Patrick Murphy entered his appearance at a case management conference on Dec. 12, eleven days after retiring as judge.

Doerge won the day’s only contest when Jackson allowed him to plead that Hill’s negligence contributed to the accident.

Doerge argued that Hill crossed the center line, entered the intersection at greater than reasonable speed, and failed to decrease his speed to avoid the accident.

On Jan. 2, Patrick Murphy moved to assert punitive damages.

Murphy wrote that Harp knew the location and layout of the intersection, because he had driven through it about 50 times.

He wrote that Harp left 275 feet of skid marks.

Murphy and Murphy filed Hill’s medical bills on Feb. 24, asking Harp to admit that they added up to about $136,000.

On Feb. 27, for the hearing on punitive damages, Hoerge wrote that Harp’s conduct was not willful and wanton.

He wrote that neither driver claimed to be driving at high speed.

Murphy and Murphy filed another request for admission in March, with new medical bills raising the total to about $165,000.

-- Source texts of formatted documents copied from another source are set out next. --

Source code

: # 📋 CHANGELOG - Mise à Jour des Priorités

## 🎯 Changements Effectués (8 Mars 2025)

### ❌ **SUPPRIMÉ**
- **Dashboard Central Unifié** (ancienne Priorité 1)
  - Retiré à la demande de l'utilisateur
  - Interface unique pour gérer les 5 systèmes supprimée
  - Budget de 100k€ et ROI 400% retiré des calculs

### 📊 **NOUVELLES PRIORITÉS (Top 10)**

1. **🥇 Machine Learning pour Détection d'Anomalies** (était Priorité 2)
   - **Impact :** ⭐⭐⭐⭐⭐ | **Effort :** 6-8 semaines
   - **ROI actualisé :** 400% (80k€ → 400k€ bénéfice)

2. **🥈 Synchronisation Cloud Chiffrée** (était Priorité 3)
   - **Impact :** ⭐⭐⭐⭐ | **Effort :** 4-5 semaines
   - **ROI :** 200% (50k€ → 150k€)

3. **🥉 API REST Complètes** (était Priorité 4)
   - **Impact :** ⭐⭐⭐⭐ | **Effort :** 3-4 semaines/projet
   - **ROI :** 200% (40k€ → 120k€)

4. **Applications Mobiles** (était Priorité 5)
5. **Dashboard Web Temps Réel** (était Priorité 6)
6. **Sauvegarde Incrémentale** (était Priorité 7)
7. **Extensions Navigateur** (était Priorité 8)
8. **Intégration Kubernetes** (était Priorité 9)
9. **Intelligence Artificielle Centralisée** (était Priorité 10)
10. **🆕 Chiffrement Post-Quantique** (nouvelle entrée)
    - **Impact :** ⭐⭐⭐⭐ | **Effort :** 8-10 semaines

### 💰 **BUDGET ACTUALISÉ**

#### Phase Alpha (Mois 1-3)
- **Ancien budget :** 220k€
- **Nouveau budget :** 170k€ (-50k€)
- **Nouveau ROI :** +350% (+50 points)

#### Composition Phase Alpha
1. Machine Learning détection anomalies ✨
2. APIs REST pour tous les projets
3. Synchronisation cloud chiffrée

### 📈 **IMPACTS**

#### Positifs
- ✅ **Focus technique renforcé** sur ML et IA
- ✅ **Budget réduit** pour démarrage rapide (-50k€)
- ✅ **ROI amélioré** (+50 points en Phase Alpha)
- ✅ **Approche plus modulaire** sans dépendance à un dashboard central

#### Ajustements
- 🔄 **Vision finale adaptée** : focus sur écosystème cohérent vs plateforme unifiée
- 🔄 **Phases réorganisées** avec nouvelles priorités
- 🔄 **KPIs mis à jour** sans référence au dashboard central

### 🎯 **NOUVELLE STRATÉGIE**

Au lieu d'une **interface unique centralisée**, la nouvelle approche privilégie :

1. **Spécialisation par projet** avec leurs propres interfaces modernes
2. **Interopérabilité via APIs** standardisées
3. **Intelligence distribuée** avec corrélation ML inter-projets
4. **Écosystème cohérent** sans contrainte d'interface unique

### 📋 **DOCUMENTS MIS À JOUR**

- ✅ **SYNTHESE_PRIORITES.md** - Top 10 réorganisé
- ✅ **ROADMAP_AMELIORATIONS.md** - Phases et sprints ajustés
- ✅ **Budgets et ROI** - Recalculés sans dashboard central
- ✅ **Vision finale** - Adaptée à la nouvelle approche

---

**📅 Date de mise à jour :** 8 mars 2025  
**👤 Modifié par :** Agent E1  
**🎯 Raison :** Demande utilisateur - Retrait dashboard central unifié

On March 14, facing a deadline to answer a request for admissions from Harp, Murphy and Murphy asked for an extension due to Hill’s bad back.

On March 25, Jackson extended the deadline to April 22.

On April 21, Doerge answered the request for admissions about Hill’s medical bills with a statement that Harp lacked education to know whether the bills were necessary.

Doerge wrote, “The defendant does acknowledge that there appears to be a dispute among physicians that the plaintiff has seen as to whether or not surgery was necessary.”

He reserved the right to retain an expert on causation and necessity.

On the same day, Murphy and Murphy moved to dismiss Hill’s suit.

Jackson dismissed it the next day.

Patrick Murphy filed a new suit for Hill in federal court on April 25, without Patricia’s name on the complaint.

Hill claimed $1 million in actual damages and $3 million in punitive damages.

Chief District Judge David Herndon assigned the suit to District Judge Michael Reagan.

On May 21, Patrick Murphy bowed out in favor of Patricia Murphy.

Harp faces a July 7 deadline to answer the complaint.